» TASK DETAILS: When the line containing "PRIME kW | 555 |" is found in the data below, copy it and each line after it through the line containing "BRAND | STAMFORD |", exactly and with no others.
──────── INPUT FOR THIS TASK
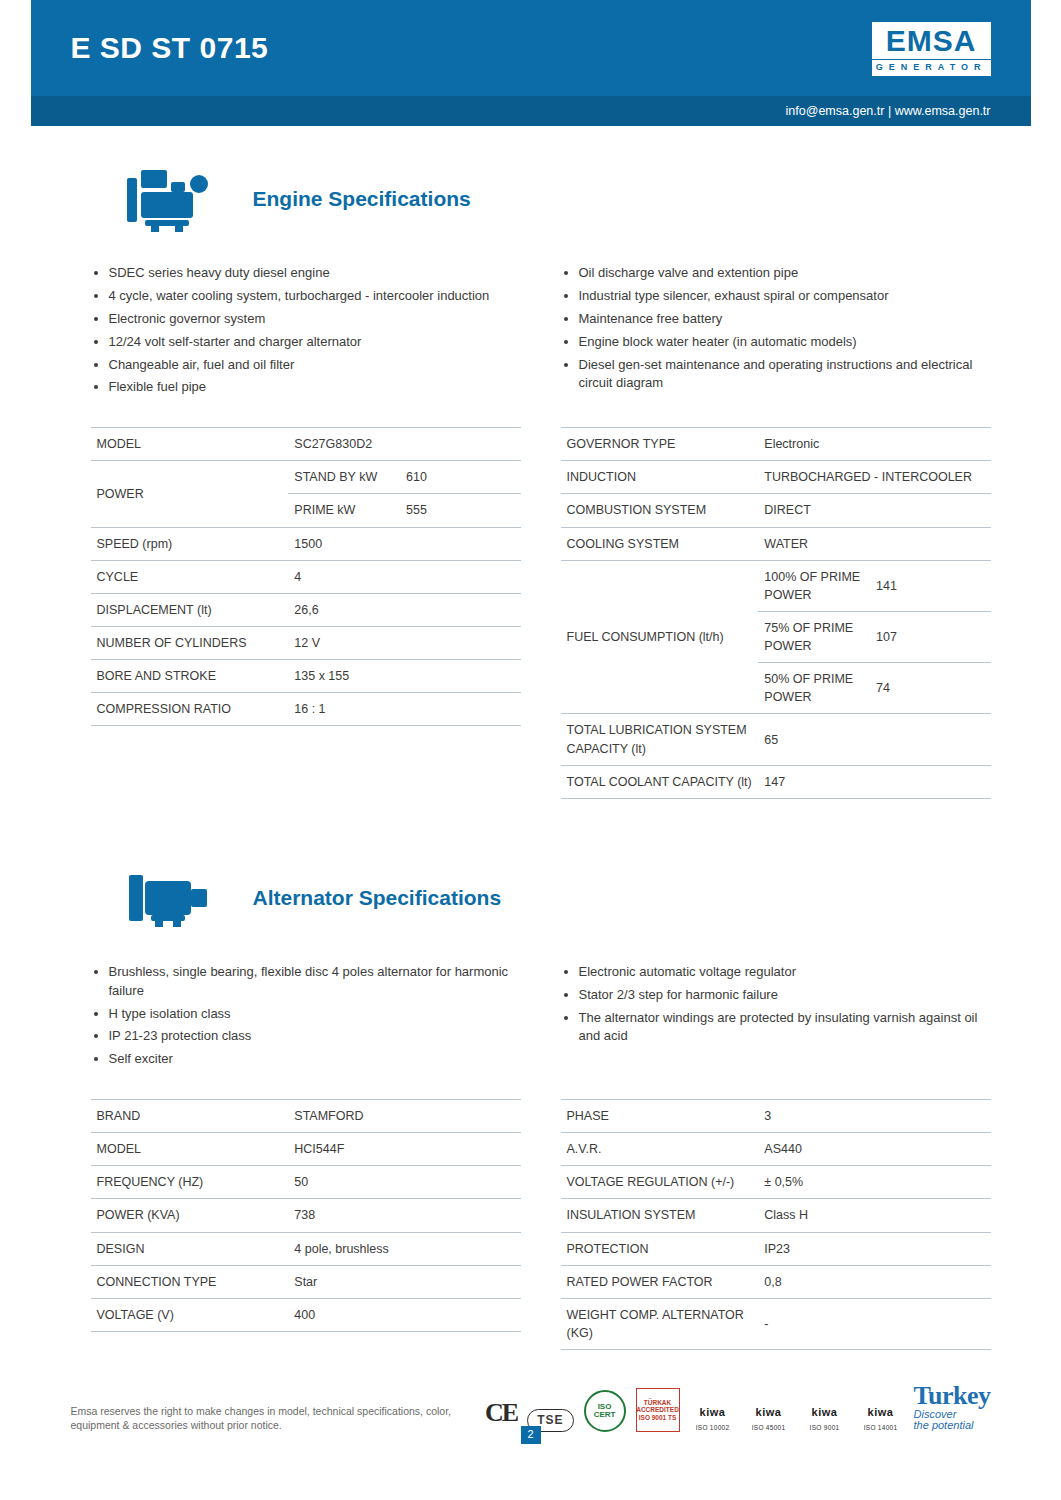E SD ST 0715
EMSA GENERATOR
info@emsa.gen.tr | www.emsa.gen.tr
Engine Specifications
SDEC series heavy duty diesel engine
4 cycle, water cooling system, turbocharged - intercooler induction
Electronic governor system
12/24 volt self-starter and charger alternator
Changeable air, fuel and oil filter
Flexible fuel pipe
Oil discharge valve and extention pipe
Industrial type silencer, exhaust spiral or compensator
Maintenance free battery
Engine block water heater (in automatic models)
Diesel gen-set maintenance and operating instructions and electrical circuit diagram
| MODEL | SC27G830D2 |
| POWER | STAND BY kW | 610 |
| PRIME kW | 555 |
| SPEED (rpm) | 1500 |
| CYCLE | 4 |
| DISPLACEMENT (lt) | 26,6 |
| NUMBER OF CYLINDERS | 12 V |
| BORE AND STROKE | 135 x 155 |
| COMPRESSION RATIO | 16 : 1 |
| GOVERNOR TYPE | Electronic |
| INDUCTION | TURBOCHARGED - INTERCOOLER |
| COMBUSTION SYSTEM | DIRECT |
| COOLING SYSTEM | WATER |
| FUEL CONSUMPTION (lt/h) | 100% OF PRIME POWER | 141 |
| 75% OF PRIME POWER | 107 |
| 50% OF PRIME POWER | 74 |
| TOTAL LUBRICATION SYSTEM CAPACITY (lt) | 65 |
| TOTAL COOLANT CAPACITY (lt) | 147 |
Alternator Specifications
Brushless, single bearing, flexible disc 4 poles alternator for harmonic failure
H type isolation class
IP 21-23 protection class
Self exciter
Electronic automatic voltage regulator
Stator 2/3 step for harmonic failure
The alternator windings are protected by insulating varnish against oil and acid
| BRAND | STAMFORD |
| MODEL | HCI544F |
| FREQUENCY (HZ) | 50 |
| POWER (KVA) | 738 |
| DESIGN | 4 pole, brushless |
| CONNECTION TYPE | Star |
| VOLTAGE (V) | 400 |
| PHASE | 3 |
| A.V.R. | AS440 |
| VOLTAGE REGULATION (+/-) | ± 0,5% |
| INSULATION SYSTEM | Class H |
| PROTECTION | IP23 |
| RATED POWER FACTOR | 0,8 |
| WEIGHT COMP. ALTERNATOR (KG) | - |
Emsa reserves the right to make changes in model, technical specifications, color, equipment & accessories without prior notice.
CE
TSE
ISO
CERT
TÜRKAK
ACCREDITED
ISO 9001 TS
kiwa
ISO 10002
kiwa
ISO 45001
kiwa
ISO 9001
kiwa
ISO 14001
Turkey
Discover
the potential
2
────────────────
» TASK ANSWER:
| PRIME kW | 555 |
| SPEED (rpm) | 1500 |
| CYCLE | 4 |
| DISPLACEMENT (lt) | 26,6 |
| NUMBER OF CYLINDERS | 12 V |
| BORE AND STROKE | 135 x 155 |
| COMPRESSION RATIO | 16 : 1 |
| GOVERNOR TYPE | Electronic |
| INDUCTION | TURBOCHARGED - INTERCOOLER |
| COMBUSTION SYSTEM | DIRECT |
| COOLING SYSTEM | WATER |
| FUEL CONSUMPTION (lt/h) | 100% OF PRIME POWER | 141 |
| 75% OF PRIME POWER | 107 |
| 50% OF PRIME POWER | 74 |
| TOTAL LUBRICATION SYSTEM CAPACITY (lt) | 65 |
| TOTAL COOLANT CAPACITY (lt) | 147 |
Alternator Specifications
Brushless, single bearing, flexible disc 4 poles alternator for harmonic failure
H type isolation class
IP 21-23 protection class
Self exciter
Electronic automatic voltage regulator
Stator 2/3 step for harmonic failure
The alternator windings are protected by insulating varnish against oil and acid
| BRAND | STAMFORD |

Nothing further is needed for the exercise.